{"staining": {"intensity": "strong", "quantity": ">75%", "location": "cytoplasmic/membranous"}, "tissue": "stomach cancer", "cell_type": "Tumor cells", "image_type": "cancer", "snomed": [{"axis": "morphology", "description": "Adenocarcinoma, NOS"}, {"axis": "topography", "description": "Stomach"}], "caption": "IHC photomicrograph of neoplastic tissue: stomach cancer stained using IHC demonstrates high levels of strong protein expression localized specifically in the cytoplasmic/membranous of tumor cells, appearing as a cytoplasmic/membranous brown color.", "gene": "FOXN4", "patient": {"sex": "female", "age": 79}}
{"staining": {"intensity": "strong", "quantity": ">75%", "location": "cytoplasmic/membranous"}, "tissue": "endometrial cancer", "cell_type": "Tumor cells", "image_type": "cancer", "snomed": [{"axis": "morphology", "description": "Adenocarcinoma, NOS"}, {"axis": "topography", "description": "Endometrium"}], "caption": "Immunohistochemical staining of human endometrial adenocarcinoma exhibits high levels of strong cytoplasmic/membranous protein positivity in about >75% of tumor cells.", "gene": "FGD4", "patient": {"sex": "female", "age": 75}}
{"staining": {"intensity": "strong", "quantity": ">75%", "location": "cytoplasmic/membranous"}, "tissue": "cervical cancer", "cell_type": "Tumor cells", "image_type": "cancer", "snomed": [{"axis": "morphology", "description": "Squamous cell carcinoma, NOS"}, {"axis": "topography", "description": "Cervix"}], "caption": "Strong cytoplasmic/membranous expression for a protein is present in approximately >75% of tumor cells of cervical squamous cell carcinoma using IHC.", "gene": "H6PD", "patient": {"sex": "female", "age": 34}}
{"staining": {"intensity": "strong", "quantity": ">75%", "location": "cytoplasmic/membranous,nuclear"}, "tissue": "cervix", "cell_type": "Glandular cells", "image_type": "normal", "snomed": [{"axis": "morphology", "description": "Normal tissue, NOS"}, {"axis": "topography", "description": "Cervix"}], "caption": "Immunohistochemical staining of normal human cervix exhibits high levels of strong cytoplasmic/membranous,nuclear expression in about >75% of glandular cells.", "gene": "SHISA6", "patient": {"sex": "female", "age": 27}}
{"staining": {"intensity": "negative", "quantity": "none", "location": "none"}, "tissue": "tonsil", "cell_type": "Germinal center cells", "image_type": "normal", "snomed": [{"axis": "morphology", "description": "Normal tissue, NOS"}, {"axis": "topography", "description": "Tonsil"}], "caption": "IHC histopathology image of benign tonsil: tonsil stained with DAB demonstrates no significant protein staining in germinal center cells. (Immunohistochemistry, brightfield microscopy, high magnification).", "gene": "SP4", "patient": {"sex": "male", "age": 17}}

= = = =

ASSIGNED TASK.
All lines from the opening of the records through the line where "staining of human" occurs are to be output verbatim. No other line belongs in the answer.

OUTPUT OF THE TASK.
{"staining": {"intensity": "strong", "quantity": ">75%", "location": "cytoplasmic/membranous"}, "tissue": "stomach cancer", "cell_type": "Tumor cells", "image_type": "cancer", "snomed": [{"axis": "morphology", "description": "Adenocarcinoma, NOS"}, {"axis": "topography", "description": "Stomach"}], "caption": "IHC photomicrograph of neoplastic tissue: stomach cancer stained using IHC demonstrates high levels of strong protein expression localized specifically in the cytoplasmic/membranous of tumor cells, appearing as a cytoplasmic/membranous brown color.", "gene": "FOXN4", "patient": {"sex": "female", "age": 79}}
{"staining": {"intensity": "strong", "quantity": ">75%", "location": "cytoplasmic/membranous"}, "tissue": "endometrial cancer", "cell_type": "Tumor cells", "image_type": "cancer", "snomed": [{"axis": "morphology", "description": "Adenocarcinoma, NOS"}, {"axis": "topography", "description": "Endometrium"}], "caption": "Immunohistochemical staining of human endometrial adenocarcinoma exhibits high levels of strong cytoplasmic/membranous protein positivity in about >75% of tumor cells.", "gene": "FGD4", "patient": {"sex": "female", "age": 75}}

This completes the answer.